Shameless (the podcast), which boasts 100 million downloads, is just one facet of the co-founders’ now-burgeoning media company, Shameless Media. There’s also a newsletter with 110,000 subscribers and 1.3 million social media followers across the company’s platforms.
Those figures were not amassed overnight – the pair, journalists by trade who met at a stint at publication Mammamia – launched Shameless back in 2017.
“Podcasting was really fresh in Australia, and we just started doing a Bachelor-themed show at Mammamia,” Andrews says. “It was seasonal, but from there, Zara and I were thinking – there really was a space in the market, a huge gap for pop culture through a smart lens. We felt a lot of people were talking about pop culture, but not with an analytical lens.”
The pair say there were spaces for parents and men, but young women had so far been underserved. And when they looked for the kind of media, they wanted to consume themselves. They couldn’t find it. After teaching themselves the basics of podcasts, the pair launched and – very quickly – found an audience. They quit their jobs within months of launching and went full-time on Shameless Media not even a year in. However, they stress the intention was never to build a media company.

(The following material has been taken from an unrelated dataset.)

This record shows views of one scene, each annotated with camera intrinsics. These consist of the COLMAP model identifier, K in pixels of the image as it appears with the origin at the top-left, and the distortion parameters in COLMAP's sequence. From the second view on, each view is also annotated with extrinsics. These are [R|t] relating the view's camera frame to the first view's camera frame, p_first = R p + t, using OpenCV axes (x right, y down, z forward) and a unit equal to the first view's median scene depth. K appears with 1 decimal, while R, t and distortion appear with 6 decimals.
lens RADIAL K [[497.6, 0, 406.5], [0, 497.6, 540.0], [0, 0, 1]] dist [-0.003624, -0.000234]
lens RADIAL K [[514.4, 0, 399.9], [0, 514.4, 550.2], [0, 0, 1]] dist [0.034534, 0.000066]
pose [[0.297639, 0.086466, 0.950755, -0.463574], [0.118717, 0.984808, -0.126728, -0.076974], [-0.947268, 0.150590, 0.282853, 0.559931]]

“We can’t believe this is our job,” McDonald says. “This business has been a lot of incremental decisions that have landed accidentally. I don’t think we ever intended to be businesspeople.”

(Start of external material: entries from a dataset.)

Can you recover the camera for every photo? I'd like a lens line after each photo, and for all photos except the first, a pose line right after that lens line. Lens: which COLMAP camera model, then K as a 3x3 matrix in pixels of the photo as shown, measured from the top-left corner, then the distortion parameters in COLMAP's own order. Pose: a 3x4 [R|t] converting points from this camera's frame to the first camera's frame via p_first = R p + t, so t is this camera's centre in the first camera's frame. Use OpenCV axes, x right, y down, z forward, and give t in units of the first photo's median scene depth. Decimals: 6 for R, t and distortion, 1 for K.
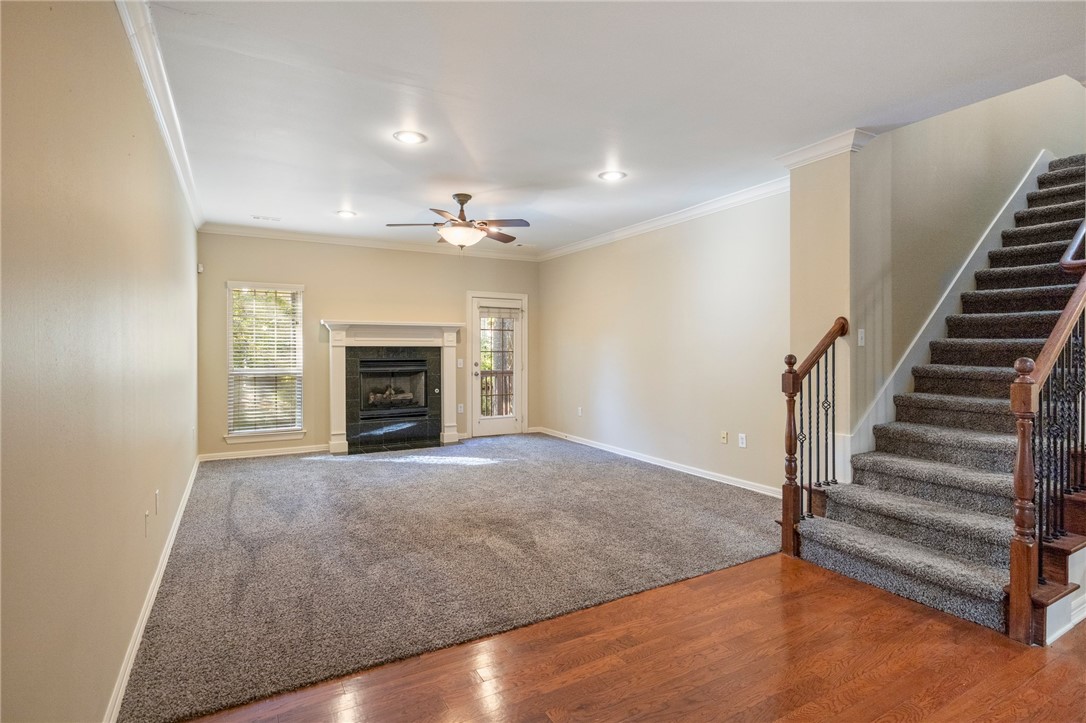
lens RADIAL K [[550.4, 0, 553.7], [0, 550.4, 349.8], [0, 0, 1]] dist [-0.005746, -0.002323]
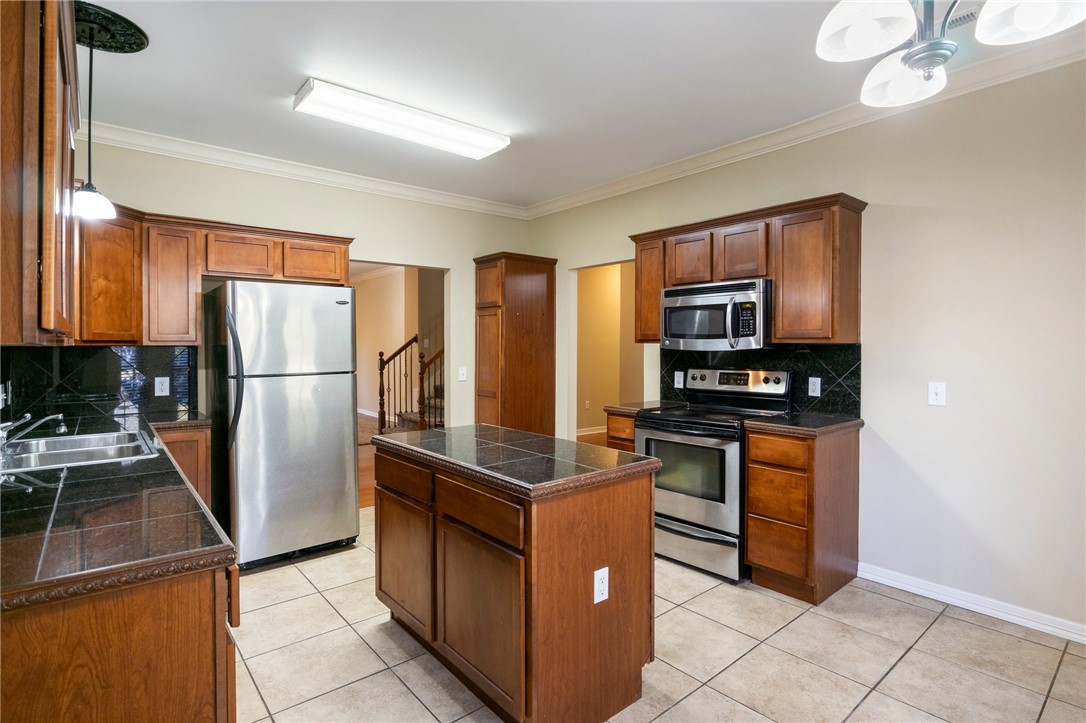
lens RADIAL K [[550.4, 0, 553.7], [0, 550.4, 349.8], [0, 0, 1]] dist [-0.005746, -0.002323]
pose [[0.982918, -0.000909, 0.184042, 0.699405], [0.000843, 1.000000, 0.000435, 0.001939], [-0.184042, -0.000272, 0.982918, -1.257926]]
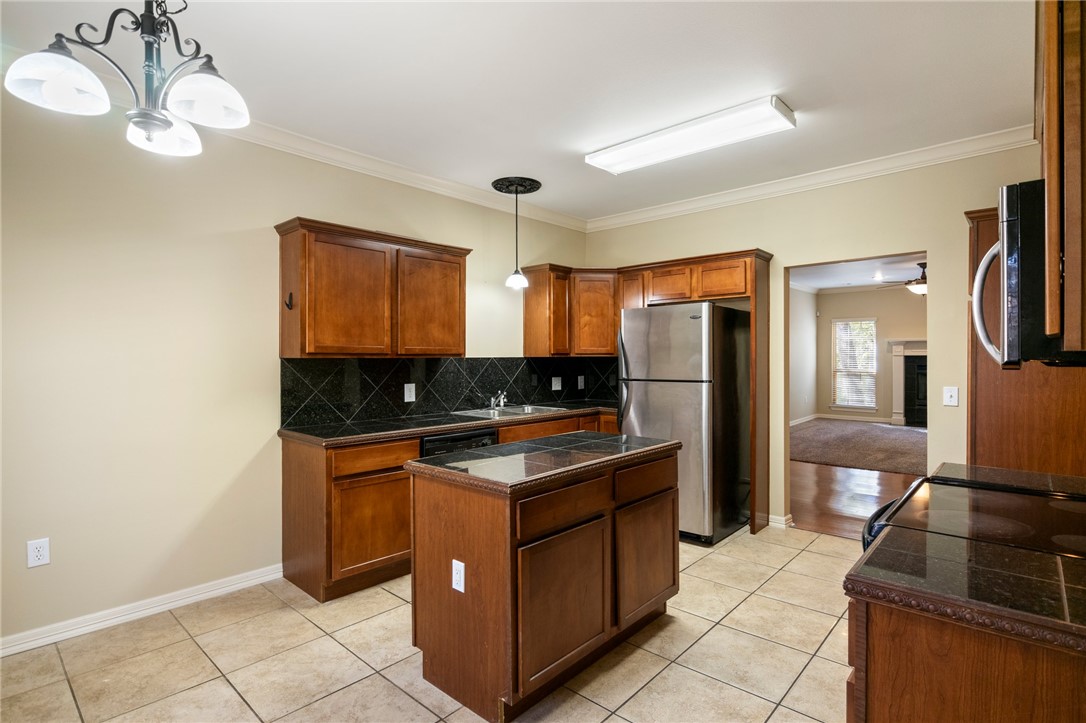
lens RADIAL K [[537.0, 0, 540.6], [0, 537.0, 358.1], [0, 0, 1]] dist [-0.001107, -0.000327]
pose [[0.297876, 0.003336, -0.954599, 1.467127], [-0.001538, 0.999994, 0.003015, -0.004765], [0.954603, 0.000570, 0.297879, -0.799195]]
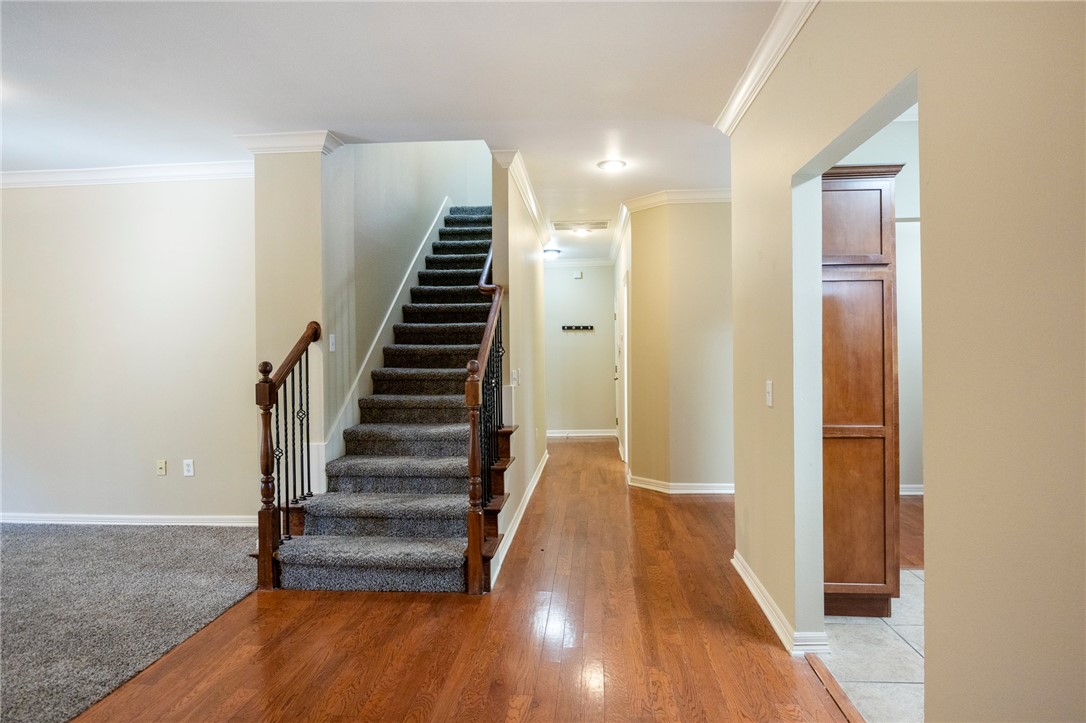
lens RADIAL K [[550.4, 0, 553.7], [0, 550.4, 349.8], [0, 0, 1]] dist [-0.005746, -0.002323]
pose [[0.557851, -0.002402, 0.829938, -0.043928], [0.012533, 0.999906, -0.005530, 0.000489], [-0.829847, 0.013487, 0.557829, 0.122496]]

That being said, the pair have managed to grow their team to 15 staff members – not to mention the business has been entirely bootstrapped, and profitable from the beginning. But it is their engaged and loyal following that they credit much of this success to – that and their knack for landing on great ideas. Both McDonald and Andrews say Shameless’ superpower is agility. Followers will note the pair cut their successful In Conversation and Scandal podcasts in favour of fresher content.

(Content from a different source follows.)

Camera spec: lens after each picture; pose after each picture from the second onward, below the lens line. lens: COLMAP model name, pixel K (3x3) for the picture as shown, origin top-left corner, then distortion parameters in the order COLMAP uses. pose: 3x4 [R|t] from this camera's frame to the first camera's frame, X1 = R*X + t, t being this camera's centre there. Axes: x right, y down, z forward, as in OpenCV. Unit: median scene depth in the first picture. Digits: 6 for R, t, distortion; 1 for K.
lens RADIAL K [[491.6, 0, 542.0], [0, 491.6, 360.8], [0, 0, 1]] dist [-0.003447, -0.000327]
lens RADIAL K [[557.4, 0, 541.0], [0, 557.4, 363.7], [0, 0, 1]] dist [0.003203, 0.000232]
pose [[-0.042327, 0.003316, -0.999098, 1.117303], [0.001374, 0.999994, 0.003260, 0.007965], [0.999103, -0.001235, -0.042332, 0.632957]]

“It’s about failing quickly,” Andrews says. “You can’t be precious – you might have a good idea, but if the proof shows you are wrong, you need to put your ego to the side, recognise it and change it. We’re not sitting here saying we’ve got 100% of our calls right, but I would say 85% are. We just need to be open-minded to the 15% and recognise it quickly.”
Shameless launched two more podcasts, Everybody Has a Secret and Style-ish. Shameless is the only podcast hosted by the co-founders, and that was part of the pair’s two-year diversification strategy. They’re already off-platform, too, thanks to their long-form newsletter.
“We have always focused on an audience model that’s very diverse across platforms,” Andrews says. “We don’t want to feel like the world is ending because an algorithm or platform is changing.”
And, unlike competitors in the industry, the pair want to stress that they started from scratch.